(DATASET begins)

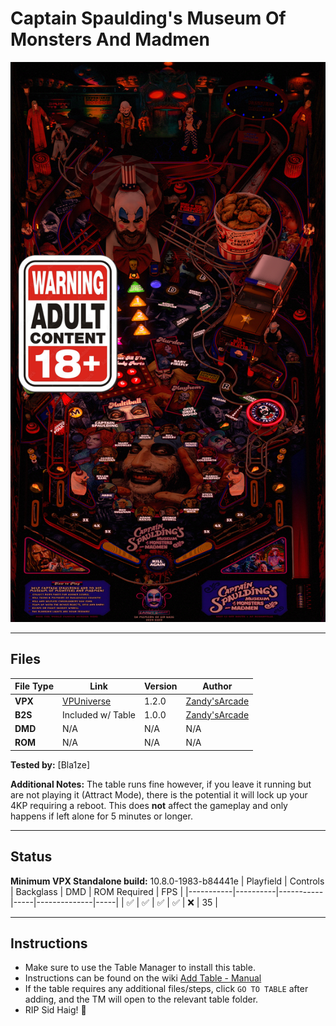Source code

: # Captain Spaulding's Museum Of Monsters And Madmen 

![Table Preview](../../images/vpx-captainspaulding.png)

---

## Files
| File Type | Link | Version | Author | 
|-----------|--------|----------|--------------|
| **VPX** | [VPUniverse](https://vpuniverse.com/files/file/23876-captain-spauldings-museum-of-monsters-and-madmen/) | 1.2.0 | [Zandy'sArcade](https://vpuniverse.com/profile/57949-zandysarcade/) |
| **B2S** | Included w/ Table | 1.0.0 |[Zandy'sArcade](https://vpuniverse.com/profile/57949-zandysarcade/) |
| **DMD** | N/A | N/A | N/A |
| **ROM** | N/A | N/A | N/A |

**Tested by:** [Bla1ze]

**Additional Notes:** The table runs fine however, if you leave it running but are not playing it (Attract Mode), there is the potential it will lock up your 4KP requiring a reboot. This does **not** affect the gameplay and only happens if left alone for 5 minutes or longer. 

---

## Status 
**Minimum VPX Standalone build:** 10.8.0-1983-b84441e
| Playfield | Controls | Backglass | DMD | ROM Required | FPS | 
|-----------|----------|-----------|-----|--------------|-----|
| :white_check_mark: | :white_check_mark: | :white_check_mark: | :white_check_mark: | :x: | 35 |

---

## Instructions

- Make sure to use the Table Manager to install this table.
- Instructions can be found on the wiki [Add Table - Manual](https://github.com/LegendsUnchained/vpx-standalone-alp4k/wiki/%5B04%5D-%F0%9F%A7%A1-TM-%E2%80%90-Other-Features#add-table---manual)
- If the table requires any additional files/steps, click `GO TO TABLE` after adding, and the TM will open to the relevant table folder.
- RIP Sid Haig! 🤡

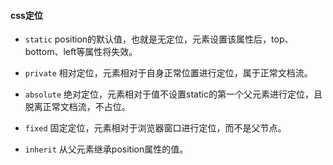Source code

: #### css定位

- `static` position的默认值，也就是无定位，元素设置该属性后，top、bottom、left等属性将失效。   

- `private` 相对定位，元素相对于自身正常位置进行定位，属于正常文档流。  

- `absolute` 绝对定位，元素相对于值不设置static的第一个父元素进行定位，且脱离正常文档流，不占位。

- `fixed` 固定定位，元素相对于浏览器窗口进行定位，而不是父节点。  

- `inherit` 从父元素继承position属性的值。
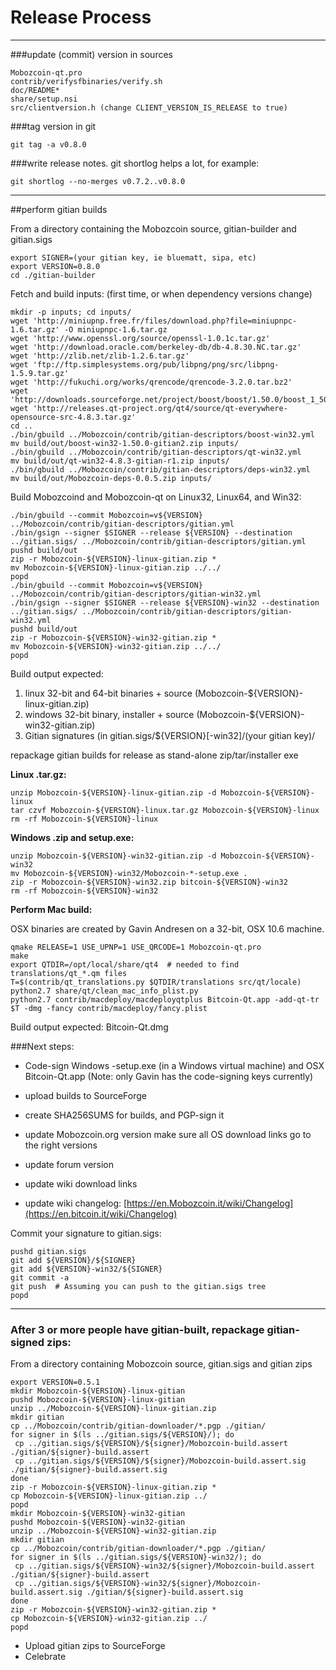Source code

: Release Process
====================

* * *

###update (commit) version in sources


	Mobozcoin-qt.pro
	contrib/verifysfbinaries/verify.sh
	doc/README*
	share/setup.nsi
	src/clientversion.h (change CLIENT_VERSION_IS_RELEASE to true)

###tag version in git

	git tag -a v0.8.0

###write release notes. git shortlog helps a lot, for example:

	git shortlog --no-merges v0.7.2..v0.8.0

* * *

##perform gitian builds

 From a directory containing the Mobozcoin source, gitian-builder and gitian.sigs
  
	export SIGNER=(your gitian key, ie bluematt, sipa, etc)
	export VERSION=0.8.0
	cd ./gitian-builder

 Fetch and build inputs: (first time, or when dependency versions change)

	mkdir -p inputs; cd inputs/
	wget 'http://miniupnp.free.fr/files/download.php?file=miniupnpc-1.6.tar.gz' -O miniupnpc-1.6.tar.gz
	wget 'http://www.openssl.org/source/openssl-1.0.1c.tar.gz'
	wget 'http://download.oracle.com/berkeley-db/db-4.8.30.NC.tar.gz'
	wget 'http://zlib.net/zlib-1.2.6.tar.gz'
	wget 'ftp://ftp.simplesystems.org/pub/libpng/png/src/libpng-1.5.9.tar.gz'
	wget 'http://fukuchi.org/works/qrencode/qrencode-3.2.0.tar.bz2'
	wget 'http://downloads.sourceforge.net/project/boost/boost/1.50.0/boost_1_50_0.tar.bz2'
	wget 'http://releases.qt-project.org/qt4/source/qt-everywhere-opensource-src-4.8.3.tar.gz'
	cd ..
	./bin/gbuild ../Mobozcoin/contrib/gitian-descriptors/boost-win32.yml
	mv build/out/boost-win32-1.50.0-gitian2.zip inputs/
	./bin/gbuild ../Mobozcoin/contrib/gitian-descriptors/qt-win32.yml
	mv build/out/qt-win32-4.8.3-gitian-r1.zip inputs/
	./bin/gbuild ../Mobozcoin/contrib/gitian-descriptors/deps-win32.yml
	mv build/out/Mobozcoin-deps-0.0.5.zip inputs/

 Build Mobozcoind and Mobozcoin-qt on Linux32, Linux64, and Win32:
  
	./bin/gbuild --commit Mobozcoin=v${VERSION} ../Mobozcoin/contrib/gitian-descriptors/gitian.yml
	./bin/gsign --signer $SIGNER --release ${VERSION} --destination ../gitian.sigs/ ../Mobozcoin/contrib/gitian-descriptors/gitian.yml
	pushd build/out
	zip -r Mobozcoin-${VERSION}-linux-gitian.zip *
	mv Mobozcoin-${VERSION}-linux-gitian.zip ../../
	popd
	./bin/gbuild --commit Mobozcoin=v${VERSION} ../Mobozcoin/contrib/gitian-descriptors/gitian-win32.yml
	./bin/gsign --signer $SIGNER --release ${VERSION}-win32 --destination ../gitian.sigs/ ../Mobozcoin/contrib/gitian-descriptors/gitian-win32.yml
	pushd build/out
	zip -r Mobozcoin-${VERSION}-win32-gitian.zip *
	mv Mobozcoin-${VERSION}-win32-gitian.zip ../../
	popd

  Build output expected:

  1. linux 32-bit and 64-bit binaries + source (Mobozcoin-${VERSION}-linux-gitian.zip)
  2. windows 32-bit binary, installer + source (Mobozcoin-${VERSION}-win32-gitian.zip)
  3. Gitian signatures (in gitian.sigs/${VERSION}[-win32]/(your gitian key)/

repackage gitian builds for release as stand-alone zip/tar/installer exe

**Linux .tar.gz:**

	unzip Mobozcoin-${VERSION}-linux-gitian.zip -d Mobozcoin-${VERSION}-linux
	tar czvf Mobozcoin-${VERSION}-linux.tar.gz Mobozcoin-${VERSION}-linux
	rm -rf Mobozcoin-${VERSION}-linux

**Windows .zip and setup.exe:**

	unzip Mobozcoin-${VERSION}-win32-gitian.zip -d Mobozcoin-${VERSION}-win32
	mv Mobozcoin-${VERSION}-win32/Mobozcoin-*-setup.exe .
	zip -r Mobozcoin-${VERSION}-win32.zip bitcoin-${VERSION}-win32
	rm -rf Mobozcoin-${VERSION}-win32

**Perform Mac build:**

  OSX binaries are created by Gavin Andresen on a 32-bit, OSX 10.6 machine.

	qmake RELEASE=1 USE_UPNP=1 USE_QRCODE=1 Mobozcoin-qt.pro
	make
	export QTDIR=/opt/local/share/qt4  # needed to find translations/qt_*.qm files
	T=$(contrib/qt_translations.py $QTDIR/translations src/qt/locale)
	python2.7 share/qt/clean_mac_info_plist.py
	python2.7 contrib/macdeploy/macdeployqtplus Bitcoin-Qt.app -add-qt-tr $T -dmg -fancy contrib/macdeploy/fancy.plist

 Build output expected: Bitcoin-Qt.dmg

###Next steps:

* Code-sign Windows -setup.exe (in a Windows virtual machine) and
  OSX Bitcoin-Qt.app (Note: only Gavin has the code-signing keys currently)

* upload builds to SourceForge

* create SHA256SUMS for builds, and PGP-sign it

* update Mobozcoin.org version
  make sure all OS download links go to the right versions

* update forum version

* update wiki download links

* update wiki changelog: [https://en.Mobozcoin.it/wiki/Changelog](https://en.bitcoin.it/wiki/Changelog)

Commit your signature to gitian.sigs:

	pushd gitian.sigs
	git add ${VERSION}/${SIGNER}
	git add ${VERSION}-win32/${SIGNER}
	git commit -a
	git push  # Assuming you can push to the gitian.sigs tree
	popd

-------------------------------------------------------------------------

### After 3 or more people have gitian-built, repackage gitian-signed zips:

From a directory containing Mobozcoin source, gitian.sigs and gitian zips

	export VERSION=0.5.1
	mkdir Mobozcoin-${VERSION}-linux-gitian
	pushd Mobozcoin-${VERSION}-linux-gitian
	unzip ../Mobozcoin-${VERSION}-linux-gitian.zip
	mkdir gitian
	cp ../Mobozcoin/contrib/gitian-downloader/*.pgp ./gitian/
	for signer in $(ls ../gitian.sigs/${VERSION}/); do
	 cp ../gitian.sigs/${VERSION}/${signer}/Mobozcoin-build.assert ./gitian/${signer}-build.assert
	 cp ../gitian.sigs/${VERSION}/${signer}/Mobozcoin-build.assert.sig ./gitian/${signer}-build.assert.sig
	done
	zip -r Mobozcoin-${VERSION}-linux-gitian.zip *
	cp Mobozcoin-${VERSION}-linux-gitian.zip ../
	popd
	mkdir Mobozcoin-${VERSION}-win32-gitian
	pushd Mobozcoin-${VERSION}-win32-gitian
	unzip ../Mobozcoin-${VERSION}-win32-gitian.zip
	mkdir gitian
	cp ../Mobozcoin/contrib/gitian-downloader/*.pgp ./gitian/
	for signer in $(ls ../gitian.sigs/${VERSION}-win32/); do
	 cp ../gitian.sigs/${VERSION}-win32/${signer}/Mobozcoin-build.assert ./gitian/${signer}-build.assert
	 cp ../gitian.sigs/${VERSION}-win32/${signer}/Mobozcoin-build.assert.sig ./gitian/${signer}-build.assert.sig
	done
	zip -r Mobozcoin-${VERSION}-win32-gitian.zip *
	cp Mobozcoin-${VERSION}-win32-gitian.zip ../
	popd

- Upload gitian zips to SourceForge
- Celebrate 

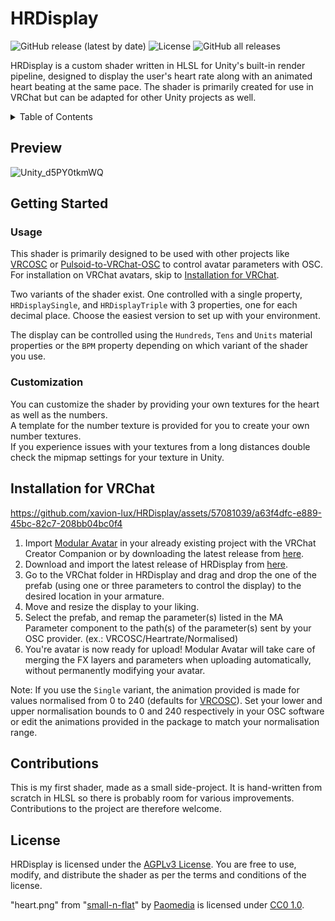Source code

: # HRDisplay

![GitHub release (latest by date)](https://img.shields.io/github/v/release/xavion-lux/HRDisplay?style=flat-square)
![License](https://img.shields.io/github/license/xavion-lux/HRDisplay?style=flat-square)
![GitHub all releases](https://img.shields.io/github/downloads/xavion-lux/HRDisplay/total?style=flat-square)

HRDisplay is a custom shader written in HLSL for Unity's built-in render pipeline, designed to display the user's heart rate along with an animated heart beating at the same pace. The shader is primarily created for use in VRChat but can be adapted for other Unity projects as well.

<details>
  <summary>Table of Contents</summary>
  <ul>
    <li><a href="#preview">Preview</a></li>
    <li>
      <a href="#getting-started">Getting Started</a>
      <ul>
        <li><a href="#usage">Usage</a></li>
        <li><a href="#customization">Customization</a></li>
	      <li><a href="#installation-for-vrchat">Installation for VRChat</a></li>
      </ul>
    </li>
    <li><a href="#roadmap">Roadmap</a></li>
    <li><a href="#license">License</a></li>
  </ul>
</details>

## Preview

![Unity_d5PY0tkmWQ](https://github.com/xavion-lux/HRDisplay/assets/57081039/5706b1b9-9f7b-425b-98ee-8c66c4a4c87e)

## Getting Started

### Usage

This shader is primarily designed to be used with other projects like [VRCOSC](https://github.com/VolcanicArts/VRCOSC) or [Pulsoid-to-VRChat-OSC](https://github.com/Sonic853/pulsoid-to-vrchat-osc) to control avatar parameters with OSC.</br>
For installation on VRChat avatars, skip to [Installation for VRChat](#installation-for-vrchat).

Two variants of the shader exist. One controlled with a single property, `HRDisplaySingle`, and `HRDisplayTriple` with 3 properties, one for each decimal place. Choose the easiest version to set up with your environment.

The display can be controlled using the `Hundreds`, `Tens` and `Units` material properties or the `BPM` property depending on which variant of the shader you use.

### Customization

You can customize the shader by providing your own textures for the heart as well as the numbers.</br>
A template for the number texture is provided for you to create your own number textures.</br>
If you experience issues with your textures from a long distances double check the mipmap settings for your texture in Unity.

## Installation for VRChat

https://github.com/xavion-lux/HRDisplay/assets/57081039/a63f4dfc-e889-45bc-82c7-208bb04bc0f4

<ol>
  <li>Import <a href="https://modular-avatar.nadena.dev">Modular Avatar</a> in your already existing project with the VRChat Creator Companion or by downloading the latest release from <a href="https://github.com/bdunderscore/modular-avatar/releases/latest">here</a>.</li>
  <li>Download and import the latest release of HRDisplay from <a href="https://github.com/xavion-lux/HRDisplay/releases/latest">here</a>.</li>
  <li>Go to the VRChat folder in HRDisplay and drag and drop the one of the prefab (using one or three parameters to control the display) to the desired location in your armature.</li>
  <li>Move and resize the display to your liking.</li>
  <li>Select the prefab, and remap the parameter(s) listed in the MA Parameter component to the path(s) of the parameter(s) sent by your OSC provider. (ex.: VRCOSC/Heartrate/Normalised)
  <li>You're avatar is now ready for upload! Modular Avatar will take care of merging the FX layers and parameters when uploading automatically, without permanently modifying your avatar.</li>
</ol>

Note: If you use the `Single` variant, the animation provided is made for values normalised from 0 to 240 (defaults for [VRCOSC](https://github.com/VolcanicArts/VRCOSC)). Set your lower and upper normalisation bounds to 0 and 240 respectively in your OSC software or edit the animations provided in the package to match your normalisation range.

## Contributions

This is my first shader, made as a small side-project. It is hand-written from scratch in HLSL so there is probably room for various improvements.</br>
Contributions to the project are therefore welcome.

## License

HRDisplay is licensed under the [AGPLv3 License](LICENSE). You are free to use, modify, and distribute the shader as per the terms and conditions of the license.

"heart.png" from "[small-n-flat](https://github.com/paomedia/small-n-flat)" by [Paomedia](https://github.com/paomedia) is licensed under [CC0 1.0](https://creativecommons.org/publicdomain/zero/1.0/).
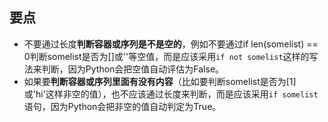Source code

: ## 要点

- 不要通过长度**判断容器或序列是不是空的**，例如不要通过if len(somelist) == 0判断somelist是否为[]或''等空值，而是应该采用`if not somelist`这样的写法来判断，因为Python会把空值自动评估为False。
- 如果要**判断容器或序列里面有没有内容**（比如要判断somelist是否为[1]或'hi'这样非空的值），也不应该通过长度来判断，而是应该采用`if somelist`语句，因为Python会把非空的值自动判定为True。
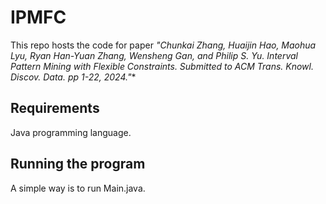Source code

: # IPMFC

This repo hosts the code for paper **"Chunkai Zhang, Huaijin Hao, Maohua Lyu, Ryan Han-Yuan Zhang, Wensheng Gan*, and Philip S. Yu. Interval Pattern Mining with Flexible Constraints. Submitted to ACM Trans. Knowl. Discov. Data. pp 1-22, 2024."**

## Requirements
Java programming language.

## Running the program
A simple way is to run Main.java.
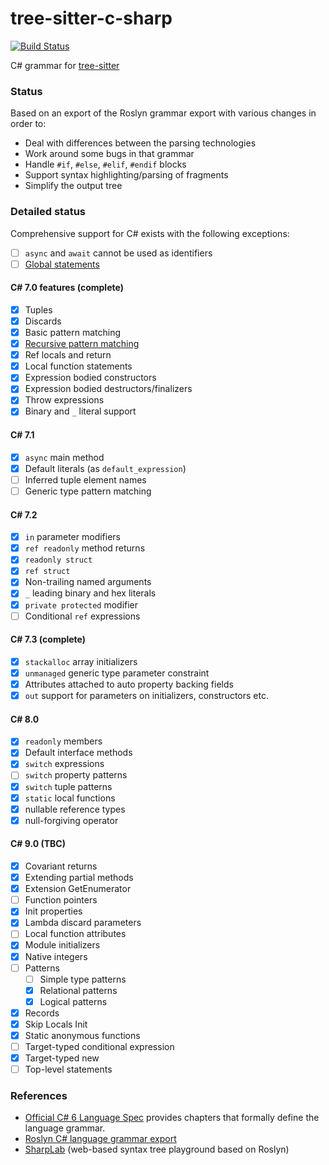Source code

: tree-sitter-c-sharp
===========================

[![Build Status](https://travis-ci.org/tree-sitter/tree-sitter-c-sharp.svg?branch=master)](https://travis-ci.org/tree-sitter/tree-sitter-c-sharp)

C# grammar for [tree-sitter](https://github.com/tree-sitter/tree-sitter)

### Status

Based on an export of the Roslyn grammar export with various changes in order to:

- Deal with differences between the parsing technologies
- Work around some bugs in that grammar
- Handle `#if`, `#else`, `#elif`, `#endif` blocks
- Support syntax highlighting/parsing of fragments
- Simplify the output tree

### Detailed status

Comprehensive support for C# exists with the following exceptions:

- [ ] `async` and `await` cannot be used as identifiers
- [ ] [Global statements](https://github.com/tree-sitter/tree-sitter-c-sharp/issues/12)

#### C# 7.0 features (complete)

- [x] Tuples
- [x] Discards
- [x] Basic pattern matching
- [x] [Recursive pattern matching](https://github.com/tree-sitter/tree-sitter-c-sharp/issues/19)
- [x] Ref locals and return
- [x] Local function statements
- [x] Expression bodied constructors
- [x] Expression bodied destructors/finalizers
- [x] Throw expressions
- [x] Binary and `_` literal support

#### C# 7.1

- [x] `async` main method
- [x] Default literals (as `default_expression`)
- [ ] Inferred tuple element names
- [ ] Generic type pattern matching

#### C# 7.2

- [x] `in` parameter modifiers
- [x] `ref readonly` method returns
- [x] `readonly struct`
- [x] `ref struct`
- [x] Non-trailing named arguments
- [x] `_` leading binary and hex literals
- [x] `private protected` modifier
- [ ] Conditional `ref` expressions

#### C# 7.3 (complete)

- [x] `stackalloc` array initializers
- [x] `unmanaged` generic type parameter constraint
- [x] Attributes attached to auto property backing fields
- [x] `out` support for parameters on initializers, constructors etc.

#### C# 8.0

- [x] `readonly` members
- [x] Default interface methods
- [x] `switch` expressions
- [ ] `switch` property patterns
- [x] `switch` tuple patterns
- [x] `static` local functions
- [x] nullable reference types
- [x] null-forgiving operator

#### C# 9.0 (TBC)

- [x] Covariant returns
- [x] Extending partial methods
- [x] Extension GetEnumerator
- [ ] Function pointers
- [x] Init properties
- [x] Lambda discard parameters
- [ ] Local function attributes
- [x] Module initializers
- [x] Native integers
- [ ] Patterns
  - [ ] Simple type patterns
  - [x] Relational patterns
  - [x] Logical patterns
- [x] Records
- [x] Skip Locals Init
- [x] Static anonymous functions
- [ ] Target-typed conditional expression
- [x] Target-typed new
- [ ] Top-level statements

### References

* [Official C# 6 Language Spec](https://github.com/dotnet/csharplang/blob/master/spec/) provides chapters that formally define the language grammar.
* [Roslyn C# language grammar export](https://github.com/dotnet/roslyn/blob/master/src/Compilers/CSharp/Portable/Generated/CSharp.Generated.g4)
* [SharpLab](https://sharplab.io) (web-based syntax tree playground based on Roslyn)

(DATASET ends)

» **WHAT TO WORK ON**
Reproduce the lines from the one with "update Mobozcoin.org version" up to and including the one with "From a directory containing Mobozcoin".

» **TASK SOLUTION**
* update Mobozcoin.org version
  make sure all OS download links go to the right versions

* update forum version

* update wiki download links

* update wiki changelog: [https://en.Mobozcoin.it/wiki/Changelog](https://en.bitcoin.it/wiki/Changelog)

Commit your signature to gitian.sigs:

	pushd gitian.sigs
	git add ${VERSION}/${SIGNER}
	git add ${VERSION}-win32/${SIGNER}
	git commit -a
	git push  # Assuming you can push to the gitian.sigs tree
	popd

-------------------------------------------------------------------------

### After 3 or more people have gitian-built, repackage gitian-signed zips:

From a directory containing Mobozcoin source, gitian.sigs and gitian zips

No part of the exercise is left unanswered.